Der Aldi gehört meiner Ansicht nach in den Ortskern. Dazu zählen auch die Zentren rund um Jibi und Edeka. Einen Aldi am Ortsrand oder in einem Gewerbegebiet lehne ich nach wie vor ab. Aldi ist ein Markt in einer Größe von 700 bis 900 Quadratmeter mit ausreichend Stellplätzen wichtig, weniger die Lage. Die Suche nach einem Aldi-Standort ist aber auch nicht das Hauptziel, sondern nur ein »Nebenprodukt« der Rahmenplanung. Diese ist noch nicht abgeschlossen, die Diskussion in vollem Gange. Letztlich bedarf es politischer Entscheidungen, wie sich die Zentren weiter entwickeln sollen.

Mit dem Aldi-Neubau im Gebiet Niederwahrenbrock würde ein weiteres Außenzentrum entstehen. Wäre das nicht das endgültige Sterben des Ortskerns, das einige Bürger und Geschäftsleute ja schon seit geraumer Zeit befürchten?
Ein weiteres Zentrum darf es aus meiner Sicht nicht geben. Darin stimme ich auch mit dem Einzelhandelsverband und der IWS überein.

Andererseits: Ist nicht auch der Lidl-Markt schon zu weit entfernt, um eine fußläufige Verbindung zum Markt- oder Kirchplatz zu erlauben? Der Kunde muss sich ohnehin ins Auto setzten, ein paar Meter mehr bis zu einem Aldi bei Niederwahrenbrock spielen da doch keine Rolle.
Der Lidl ist 300 Meter von der Kirche entfernt, das Grundstück neben Gehle aber schon 500. Dem Bau des Lidl wurde ja seinerzeit vom Bauausschuss zugestimmt, um Schlecker und dem Aldi am jetzigen Standort Expansionsmöglichkeiten zu eröffnen, auf den Flächen oberhalb wurde Einzelhandelsnutzung ausgeschlossen, um eine Weiterentwicklung des Geschäftszentrums vom Ortskern weg zu verhindern.

In den vergangenen Wochen haben zahlreiche Gespräche zur Belebung des Ortskerns stattgefunden - nun das erneute Bemühen der Investoren um einen Aldi im Außenbereich. Ganz unterschiedliche Interessen: Bringt man die zusammen?
Möglichen Investoren muss man Planungsangebote in allen drei Bereichen (Edeka, Jibi, Marktplatz) eröffnen. Zur Zeit gibt es hier noch sehr unterschiedliche Voraussetzungen. Am Jibi gibt es anders als im Bereich Edeka sehr strenge Flächen- und Sortimentsbegrenzungen im Bebauungsplan.
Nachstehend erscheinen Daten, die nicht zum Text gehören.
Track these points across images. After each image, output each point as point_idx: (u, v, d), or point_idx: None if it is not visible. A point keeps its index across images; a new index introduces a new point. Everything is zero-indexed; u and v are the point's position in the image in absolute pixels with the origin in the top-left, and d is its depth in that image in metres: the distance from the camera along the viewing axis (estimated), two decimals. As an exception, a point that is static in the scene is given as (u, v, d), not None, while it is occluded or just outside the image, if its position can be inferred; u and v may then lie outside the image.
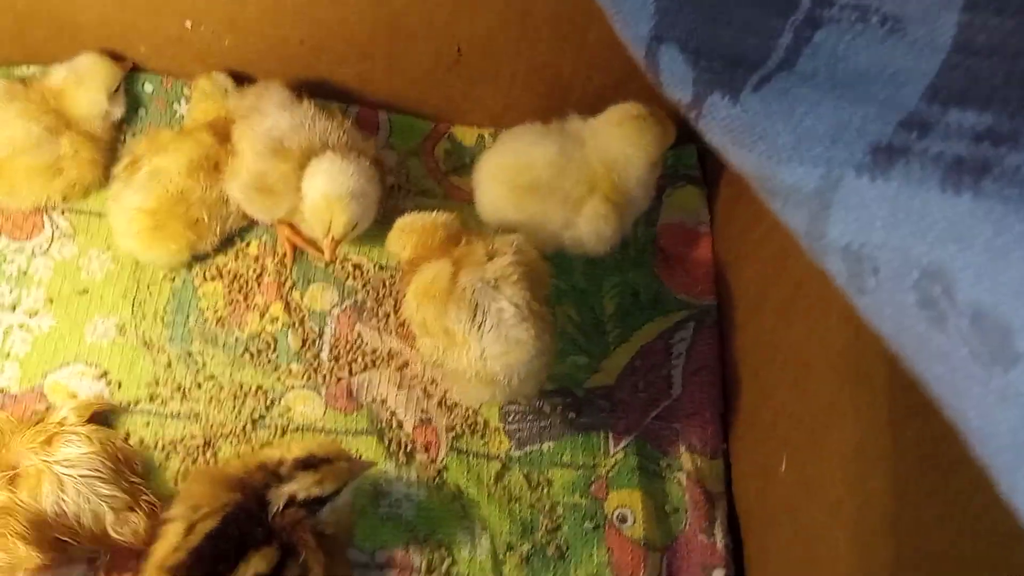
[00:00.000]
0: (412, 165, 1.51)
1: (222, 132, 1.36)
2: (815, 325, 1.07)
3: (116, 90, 1.40)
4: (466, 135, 1.55)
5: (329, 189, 1.27)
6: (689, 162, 1.55)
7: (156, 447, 1.25)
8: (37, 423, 1.16)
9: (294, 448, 1.12)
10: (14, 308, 1.32)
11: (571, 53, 1.39)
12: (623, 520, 1.29)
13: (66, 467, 1.11)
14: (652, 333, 1.43)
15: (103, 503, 1.11)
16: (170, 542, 1.05)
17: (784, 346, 1.16)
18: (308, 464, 1.10)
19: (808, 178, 0.61)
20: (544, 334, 1.17)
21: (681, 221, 1.52)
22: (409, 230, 1.28)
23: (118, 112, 1.42)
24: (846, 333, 0.97)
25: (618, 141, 1.35)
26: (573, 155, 1.35)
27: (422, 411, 1.33)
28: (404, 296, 1.26)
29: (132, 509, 1.13)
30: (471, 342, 1.15)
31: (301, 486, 1.08)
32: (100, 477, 1.12)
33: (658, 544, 1.27)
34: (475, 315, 1.15)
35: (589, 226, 1.34)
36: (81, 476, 1.11)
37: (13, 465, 1.10)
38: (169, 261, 1.34)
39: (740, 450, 1.30)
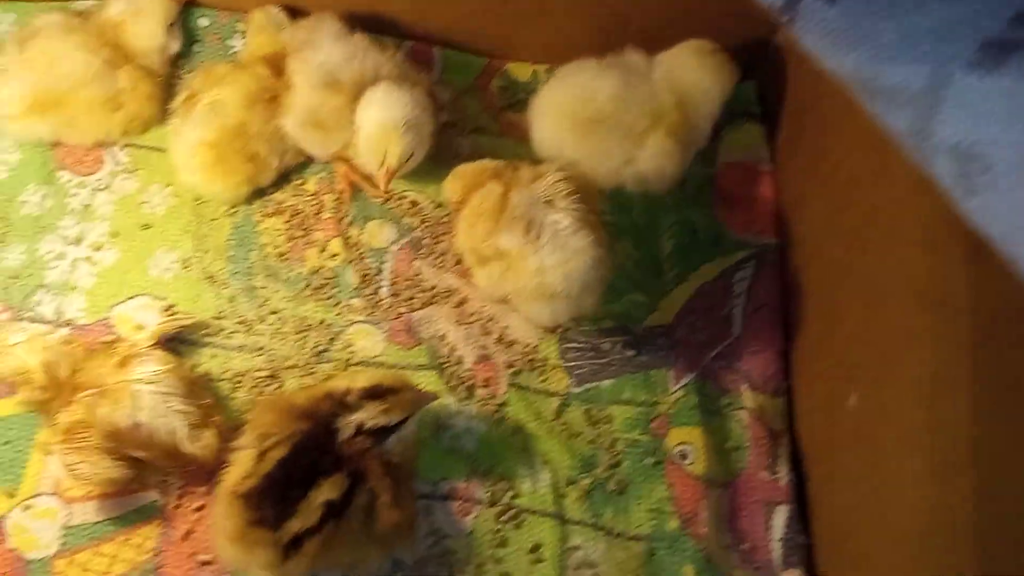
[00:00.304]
0: (467, 101, 1.49)
1: (278, 66, 1.36)
2: (890, 252, 1.05)
3: (172, 24, 1.40)
4: (521, 71, 1.53)
5: (383, 119, 1.26)
6: (749, 99, 1.52)
7: (222, 379, 1.27)
8: (111, 347, 1.18)
9: (360, 379, 1.13)
10: (79, 241, 1.34)
11: (632, -17, 1.36)
12: (684, 457, 1.28)
13: (142, 383, 1.13)
14: (711, 273, 1.41)
15: (177, 418, 1.13)
16: (242, 469, 1.07)
17: (855, 276, 1.14)
18: (375, 394, 1.11)
19: (915, 77, 0.59)
20: (599, 245, 1.17)
21: (741, 160, 1.49)
22: (461, 175, 1.29)
23: (175, 46, 1.42)
24: (925, 258, 0.95)
25: (694, 74, 1.35)
26: (637, 88, 1.33)
27: (481, 347, 1.33)
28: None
29: (204, 427, 1.15)
30: (528, 257, 1.15)
31: (368, 415, 1.09)
32: (174, 394, 1.14)
33: (719, 480, 1.27)
34: (529, 230, 1.15)
35: (651, 161, 1.33)
36: (157, 392, 1.13)
37: (90, 386, 1.13)
38: (231, 195, 1.35)
39: (803, 386, 1.29)
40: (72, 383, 1.14)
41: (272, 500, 1.05)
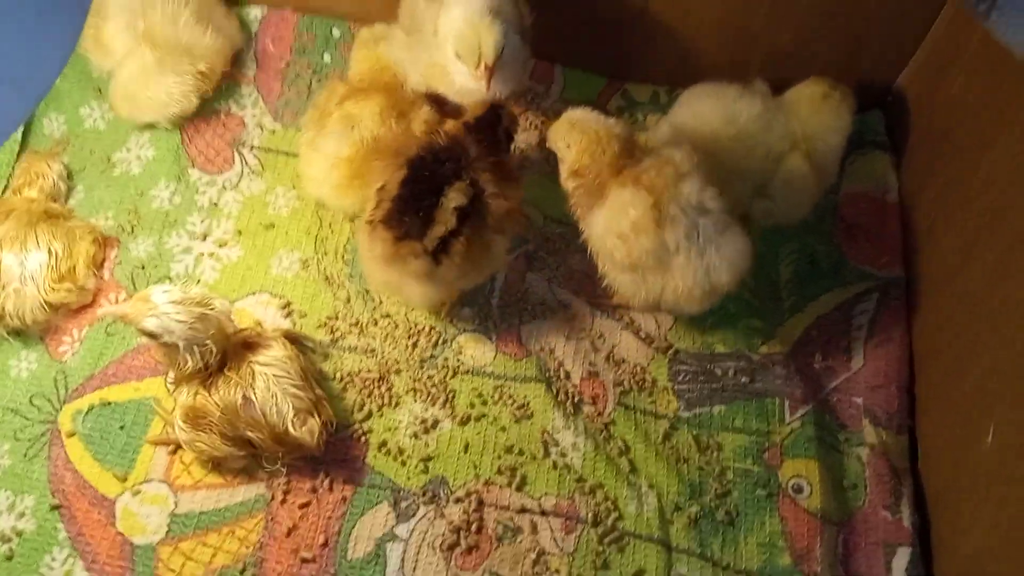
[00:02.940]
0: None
1: (392, 83, 1.37)
2: (1042, 280, 0.99)
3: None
4: (640, 91, 1.53)
5: (468, 12, 1.20)
6: (876, 128, 1.47)
7: (334, 378, 1.28)
8: (238, 332, 1.20)
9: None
10: (205, 237, 1.38)
11: (765, 2, 1.35)
12: (799, 490, 1.23)
13: (260, 365, 1.16)
14: (830, 304, 1.37)
15: (288, 401, 1.15)
16: (371, 204, 1.18)
17: (994, 308, 1.08)
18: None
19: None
20: (749, 235, 1.21)
21: (866, 190, 1.44)
22: (580, 129, 1.21)
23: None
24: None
25: (813, 117, 1.33)
26: (776, 114, 1.33)
27: (590, 364, 1.31)
28: (586, 222, 1.24)
29: (312, 414, 1.17)
30: (693, 261, 1.17)
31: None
32: (289, 378, 1.16)
33: (835, 518, 1.21)
34: (691, 236, 1.16)
35: (786, 187, 1.32)
36: (273, 374, 1.16)
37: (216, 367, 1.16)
38: (359, 208, 1.36)
39: (930, 423, 1.23)
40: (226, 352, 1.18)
41: (410, 213, 1.13)
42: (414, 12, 1.30)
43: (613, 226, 1.18)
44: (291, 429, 1.15)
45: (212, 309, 1.14)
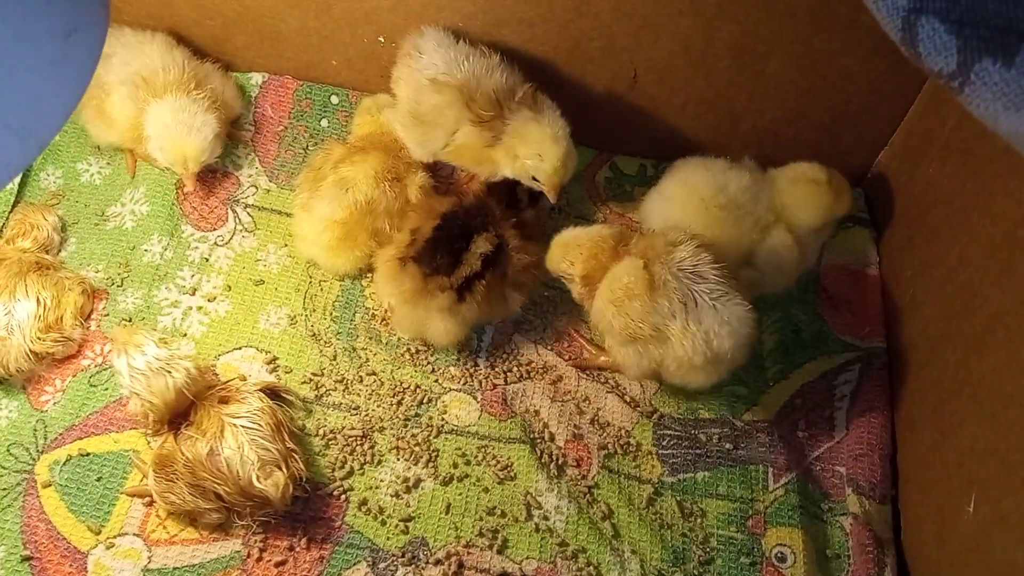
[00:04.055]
0: (572, 189, 1.53)
1: (391, 146, 1.41)
2: (1017, 354, 1.01)
3: None
4: (628, 164, 1.57)
5: (561, 135, 1.29)
6: (857, 204, 1.52)
7: (316, 435, 1.27)
8: (215, 387, 1.20)
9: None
10: (194, 292, 1.39)
11: (748, 84, 1.40)
12: (782, 559, 1.22)
13: (231, 417, 1.15)
14: (813, 372, 1.38)
15: (254, 453, 1.14)
16: (399, 244, 1.30)
17: (975, 380, 1.10)
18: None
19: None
20: (751, 304, 1.20)
21: (847, 263, 1.48)
22: (575, 244, 1.29)
23: None
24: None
25: (791, 197, 1.35)
26: (763, 186, 1.36)
27: (574, 426, 1.31)
28: (591, 308, 1.27)
29: (279, 468, 1.15)
30: (691, 328, 1.16)
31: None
32: (258, 430, 1.15)
33: (819, 588, 1.20)
34: (686, 301, 1.16)
35: (772, 256, 1.34)
36: (241, 425, 1.15)
37: (195, 420, 1.16)
38: (350, 268, 1.39)
39: (912, 494, 1.23)
40: (188, 413, 1.17)
41: (441, 253, 1.26)
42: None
43: (608, 295, 1.21)
44: (255, 481, 1.13)
45: (169, 375, 1.16)
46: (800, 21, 1.29)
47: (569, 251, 1.29)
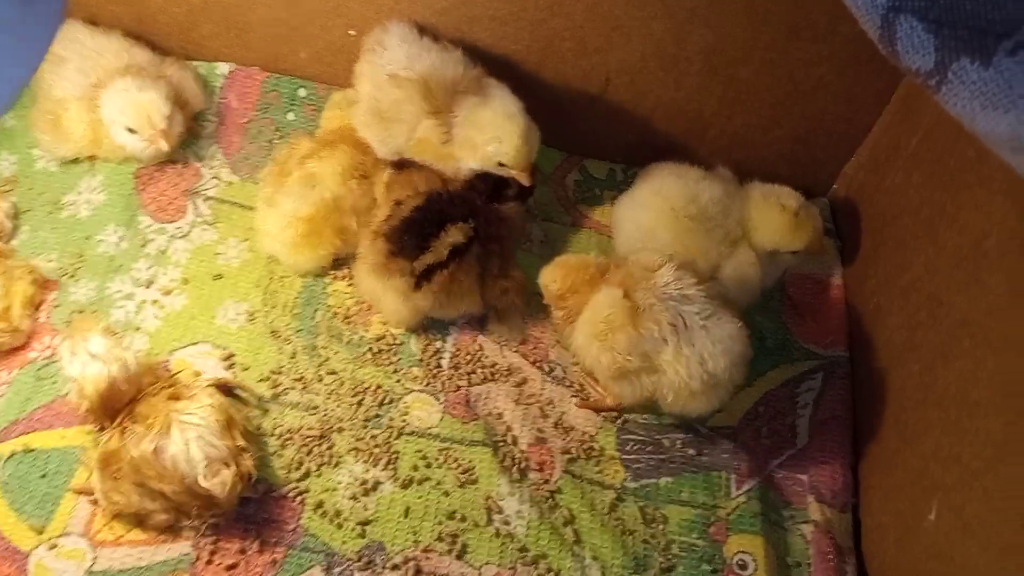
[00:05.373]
0: (540, 192, 1.51)
1: (359, 141, 1.37)
2: (983, 362, 1.01)
3: None
4: (598, 168, 1.56)
5: (516, 114, 1.26)
6: (823, 214, 1.52)
7: (273, 435, 1.24)
8: (167, 385, 1.16)
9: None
10: (149, 284, 1.35)
11: (718, 89, 1.40)
12: (743, 567, 1.21)
13: (179, 413, 1.11)
14: (777, 380, 1.38)
15: (201, 451, 1.10)
16: (382, 215, 1.28)
17: (940, 387, 1.10)
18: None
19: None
20: (742, 321, 1.18)
21: (812, 271, 1.48)
22: (559, 265, 1.28)
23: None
24: (1024, 365, 0.92)
25: (756, 212, 1.34)
26: (736, 199, 1.35)
27: (538, 430, 1.29)
28: (570, 340, 1.26)
29: (227, 465, 1.11)
30: (684, 351, 1.13)
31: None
32: (206, 427, 1.11)
33: (778, 597, 1.19)
34: (674, 326, 1.14)
35: (738, 269, 1.33)
36: (189, 422, 1.10)
37: (139, 415, 1.12)
38: (312, 266, 1.36)
39: (874, 502, 1.23)
40: (129, 408, 1.13)
41: (410, 236, 1.24)
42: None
43: (590, 330, 1.19)
44: (201, 480, 1.09)
45: (104, 365, 1.12)
46: (775, 29, 1.29)
47: (555, 268, 1.28)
Die Rahmenplanung für den Ortskern läuft noch einige Zeit. Dauert sie für den Aldi nicht schon zu lange, riskiert man nicht die Abwanderung?
Nein. Nach meinen Informationen hat der Aldi einen langfristigen Mietvertrag und ich glaube nicht, das er den Standort Steinhagen Mitbewerbern überlässt. Es würde andererseits keinen Sinn machen, den unmittelbar bevorstehenden Ergebnissen der Rahmenplanung, die ja Geld kostet, vorzugreifen. Schließlich ist ja ein breiter öffentlicher Diskussionsprozess mit allen Beteiligten gewollt und nicht ein Beschluss im stillen Kämmerlein.

Viele Bürger vermissen eine klare Struktur in der Steinhagener Ortsgestaltung, beklagen, dass die Gemeinde verbaut ist. Hat man nicht gelernt aus den Fehlern der Vergangenheit?
Erstmal ist ja nicht alles falsch oder schlecht. Städteplanung und Stadtentwicklung ist ein ständiger Prozess. Vor 30 Jahren sah der Einzelhandel ganz anders aus. Ich erinnere nur an den Elli-Markt am Kirchplatz. Die Rahmenplanung kann Ideen bündeln und Lösungen aufzeigen, die Bauausschuss und Rat als Entscheidungsgrundlage für die zukünftige Entwicklung des Ortskerns dienen.

Wenn der Aldi ins Gebiet Niederwahrenbrock zöge, müsste der Bebauungsplan geändert werden, um großflächigen Einzelhandel zu gestatten. Das spräche nicht für die Verlässlichkeit der Gemeinde in Planungsdingen.
Jedenfalls würde es eine völlige Abkehr von der bisherigen Position, Einzelhandel in Gewerbegebieten nicht zuzulassen, bedeuten. Auch gegenüber dem Alteigentümer bliebe ein fader Beigeschmack. Er hat die Flächen der Gemeinde 1999 schließlich als Gewerbeflächen und nicht als Einzelhandelsflächen verkauft. Eine Bebauungplanänderung hat immerhin den großen Vorteil, dass alle - Nachbarn, Investoren, Mitbewerber, Bürger - Bedenken und Anregungen vortragen können, über die öffentlich beraten wird.